Life-long BFFs Mia (Byrne) and Mel (Haddish) run a promising, but under-resourced, cosmetics company together. Enter famed beauty entrepreneur, Claire Luna (Hayek), who makes a too-good-to-be-true partnership offer, which involves eliminating their debts and scaling up production. Divided over how to proceed, Mia and Mel's clashing ideas about the future of their business could see them lose everything – including their friendship.
If there is anything commendable about 'Like a Boss' – and there is, truly, not much – it's that it is a Hollywood studio comedy film about two career-focused 40-year-old women, where friendship and work are what’s at stake. If nothing else, it's refreshing to see a film reflect an ever-larger audience of older women who are less concerned with the traditional fixings of domesticity, motherhood and romantic partnership as a metric of accomplishment. The duo's focus on 'enhancing' natural female beauty for an individual's own self-esteem, rather than 'creating' it for the benefit of others, is also a cute message, if one that rings a little hollow, given that it is still being used to sell makeup.
Unfortunately, despite these good intentions, ‘Like a Boss’ is extremely light on laughs and profoundly wastes the assembled talent. The issue may have arisen somewhere between script and screen. Director Miguel Arteta made his name with low-key middle-America slice-of-life flicks like 'Youth in Revolt,' 'Cedar Rapids', and 'The Good Girl', and perhaps on paper, this film fit more with his sensibilities. However, with a cast of this comedic calibre, audiences are bound to bring different expectations to the table and the prevailing sense is that neither Byrne nor Haddish, two very funny women, have been given the chance to make the material their own. Not only that, but neither is even doing anything more dramatically hefty than usual, which might have at least made toning down their talent for physical comedy worthwhile.
The supporting cast doesn’t fare much better. Jennifer Coolidge and Billy Porter, playing beauty shop assistants, bring a desperate, hysterical energy to their scenes which stands out in all the wrong ways. A brief appearance from Ryan Hansen and Jimmy Yang as the bro-runners of a rival company feels similarly out-of-place; while Salma Hayek, who should be in her element as an over-the-top, nightmarish Girl Boss, is reduced to gags about her appearance and use of a prop golf club her character carries everywhere.
Content aside, the film is oddly cut and paced, with comedy set-pieces frequently not being given enough time for the gags to land.

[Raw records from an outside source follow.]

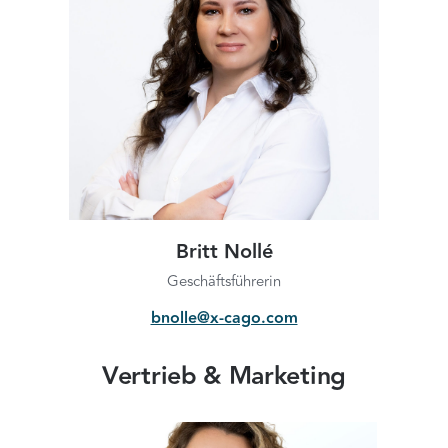
Britt Nollé
Geschäftsführerin
bnolle@x-cago.com
Vertrieb & Marketing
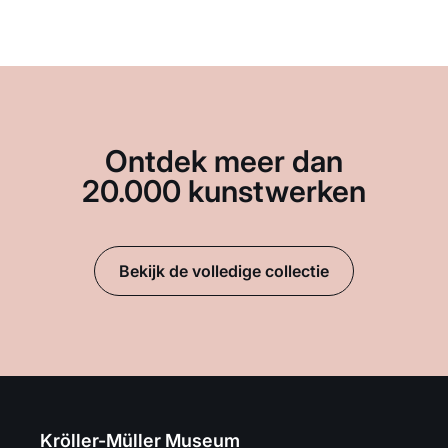
Ontdek meer dan
20.000 kunstwerken
Bekijk de volledige collectie
Kröller-Müller Museum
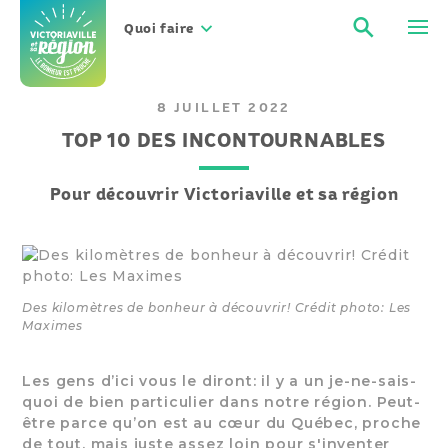
Aller
Recher
Men
au
Quoi faire
contenu
8 JUILLET 2022
TOP 10 DES INCONTOURNABLES
Pour découvrir Victoriaville et sa région
Des kilomètres de bonheur à découvrir! Crédit photo: Les
Maximes
Les gens d’ici vous le diront: il y a un je-ne-sais-
quoi de bien particulier dans notre région. Peut-
être parce qu’on est au cœur du Québec, proche
de tout, mais juste assez loin pour s'inventer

A very strange scene in a karaoke bar, where Mia tries to convince Mel to take Claire’s deal feels rushed, feels as if the editor was too embarrassed by the film’s own cringe comedy to continue it a moment longer than necessary; while a scene in which Mia and Mel have to hide after smoking weed in a baby’s room also loses focus on what or where the comedy lies. The fact that this scene drags out a little too long too, when the film is only a scant 84 minutes long, speaks to greater structural issues that plague ‘Like a Boss’ throughout.
Caught between an earnest exploration of female friendship and career conflict, and the zany studio comedy its casting suggests, ‘Like a Boss’ simply doesn't work.